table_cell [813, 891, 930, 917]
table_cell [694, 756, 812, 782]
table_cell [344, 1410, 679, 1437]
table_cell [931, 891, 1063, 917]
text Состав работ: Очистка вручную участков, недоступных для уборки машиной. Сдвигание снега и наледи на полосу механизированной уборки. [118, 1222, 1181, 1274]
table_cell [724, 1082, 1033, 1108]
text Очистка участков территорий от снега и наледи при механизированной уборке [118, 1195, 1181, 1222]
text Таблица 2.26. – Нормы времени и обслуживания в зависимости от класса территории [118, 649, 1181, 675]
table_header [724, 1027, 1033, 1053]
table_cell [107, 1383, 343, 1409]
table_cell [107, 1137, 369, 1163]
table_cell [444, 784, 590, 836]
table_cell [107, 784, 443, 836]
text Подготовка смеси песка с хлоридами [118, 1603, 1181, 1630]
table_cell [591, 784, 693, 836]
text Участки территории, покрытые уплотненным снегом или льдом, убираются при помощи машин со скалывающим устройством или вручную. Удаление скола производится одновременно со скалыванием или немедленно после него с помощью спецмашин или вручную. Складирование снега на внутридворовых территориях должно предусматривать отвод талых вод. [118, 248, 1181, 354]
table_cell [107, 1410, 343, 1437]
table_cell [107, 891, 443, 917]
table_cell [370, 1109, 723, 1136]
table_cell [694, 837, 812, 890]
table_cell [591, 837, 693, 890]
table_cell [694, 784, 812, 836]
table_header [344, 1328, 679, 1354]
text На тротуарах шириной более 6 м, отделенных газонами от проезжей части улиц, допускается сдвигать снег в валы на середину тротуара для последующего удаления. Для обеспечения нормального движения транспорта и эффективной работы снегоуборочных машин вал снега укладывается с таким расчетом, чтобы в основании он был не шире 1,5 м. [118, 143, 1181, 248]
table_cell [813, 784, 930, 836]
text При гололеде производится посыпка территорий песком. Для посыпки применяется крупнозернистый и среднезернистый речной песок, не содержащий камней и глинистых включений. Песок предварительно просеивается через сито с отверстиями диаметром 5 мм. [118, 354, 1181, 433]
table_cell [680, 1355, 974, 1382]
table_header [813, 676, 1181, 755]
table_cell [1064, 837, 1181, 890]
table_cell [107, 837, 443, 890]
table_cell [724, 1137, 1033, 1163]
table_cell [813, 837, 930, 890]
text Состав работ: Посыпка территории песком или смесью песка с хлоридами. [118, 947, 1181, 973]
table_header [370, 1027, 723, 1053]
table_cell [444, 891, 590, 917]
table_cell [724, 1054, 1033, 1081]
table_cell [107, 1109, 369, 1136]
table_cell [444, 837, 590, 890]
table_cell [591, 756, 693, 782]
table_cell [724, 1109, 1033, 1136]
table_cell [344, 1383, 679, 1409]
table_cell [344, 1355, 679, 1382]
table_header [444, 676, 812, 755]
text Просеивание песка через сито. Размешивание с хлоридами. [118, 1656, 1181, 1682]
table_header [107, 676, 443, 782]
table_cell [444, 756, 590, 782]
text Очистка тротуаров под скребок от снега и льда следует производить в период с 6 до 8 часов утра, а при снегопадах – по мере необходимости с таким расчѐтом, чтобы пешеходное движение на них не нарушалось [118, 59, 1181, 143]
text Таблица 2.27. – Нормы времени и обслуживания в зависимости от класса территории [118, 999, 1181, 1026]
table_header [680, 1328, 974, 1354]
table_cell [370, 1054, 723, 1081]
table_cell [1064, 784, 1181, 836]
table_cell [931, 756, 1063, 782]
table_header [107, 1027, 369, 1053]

- - - - - - -

WORK REQUIRED:
Reproduce the full listing above, character for character.

EXPECTED OUTPUT:
table_cell [813, 891, 930, 917]
table_cell [694, 756, 812, 782]
table_cell [344, 1410, 679, 1437]
table_cell [931, 891, 1063, 917]
text Состав работ: Очистка вручную участков, недоступных для уборки машиной. Сдвигание снега и наледи на полосу механизированной уборки. [118, 1222, 1181, 1274]
table_cell [724, 1082, 1033, 1108]
text Очистка участков территорий от снега и наледи при механизированной уборке [118, 1195, 1181, 1222]
text Таблица 2.26. – Нормы времени и обслуживания в зависимости от класса территории [118, 649, 1181, 675]
table_header [724, 1027, 1033, 1053]
table_cell [107, 1383, 343, 1409]
table_cell [107, 1137, 369, 1163]
table_cell [444, 784, 590, 836]
table_cell [107, 784, 443, 836]
text Подготовка смеси песка с хлоридами [118, 1603, 1181, 1630]
table_cell [591, 784, 693, 836]
text Участки территории, покрытые уплотненным снегом или льдом, убираются при помощи машин со скалывающим устройством или вручную. Удаление скола производится одновременно со скалыванием или немедленно после него с помощью спецмашин или вручную. Складирование снега на внутридворовых территориях должно предусматривать отвод талых вод. [118, 248, 1181, 354]
table_cell [107, 1410, 343, 1437]
table_cell [107, 891, 443, 917]
table_cell [370, 1109, 723, 1136]
table_cell [694, 837, 812, 890]
table_cell [591, 837, 693, 890]
table_cell [694, 784, 812, 836]
table_header [344, 1328, 679, 1354]
text На тротуарах шириной более 6 м, отделенных газонами от проезжей части улиц, допускается сдвигать снег в валы на середину тротуара для последующего удаления. Для обеспечения нормального движения транспорта и эффективной работы снегоуборочных машин вал снега укладывается с таким расчетом, чтобы в основании он был не шире 1,5 м. [118, 143, 1181, 248]
table_cell [813, 784, 930, 836]
text При гололеде производится посыпка территорий песком. Для посыпки применяется крупнозернистый и среднезернистый речной песок, не содержащий камней и глинистых включений. Песок предварительно просеивается через сито с отверстиями диаметром 5 мм. [118, 354, 1181, 433]
table_cell [680, 1355, 974, 1382]
table_header [813, 676, 1181, 755]
table_cell [1064, 837, 1181, 890]
table_cell [107, 837, 443, 890]
table_cell [724, 1137, 1033, 1163]
table_cell [813, 837, 930, 890]
text Состав работ: Посыпка территории песком или смесью песка с хлоридами. [118, 947, 1181, 973]
table_header [370, 1027, 723, 1053]
table_cell [444, 891, 590, 917]
table_cell [724, 1054, 1033, 1081]
table_cell [107, 1109, 369, 1136]
table_cell [444, 837, 590, 890]
table_cell [591, 756, 693, 782]
table_cell [724, 1109, 1033, 1136]
table_cell [344, 1383, 679, 1409]
table_cell [344, 1355, 679, 1382]
table_header [444, 676, 812, 755]
text Просеивание песка через сито. Размешивание с хлоридами. [118, 1656, 1181, 1682]
table_header [107, 676, 443, 782]
table_cell [444, 756, 590, 782]
text Очистка тротуаров под скребок от снега и льда следует производить в период с 6 до 8 часов утра, а при снегопадах – по мере необходимости с таким расчѐтом, чтобы пешеходное движение на них не нарушалось [118, 59, 1181, 143]
text Таблица 2.27. – Нормы времени и обслуживания в зависимости от класса территории [118, 999, 1181, 1026]
table_header [680, 1328, 974, 1354]
table_cell [370, 1054, 723, 1081]
table_cell [1064, 784, 1181, 836]
table_cell [931, 756, 1063, 782]
table_header [107, 1027, 369, 1053]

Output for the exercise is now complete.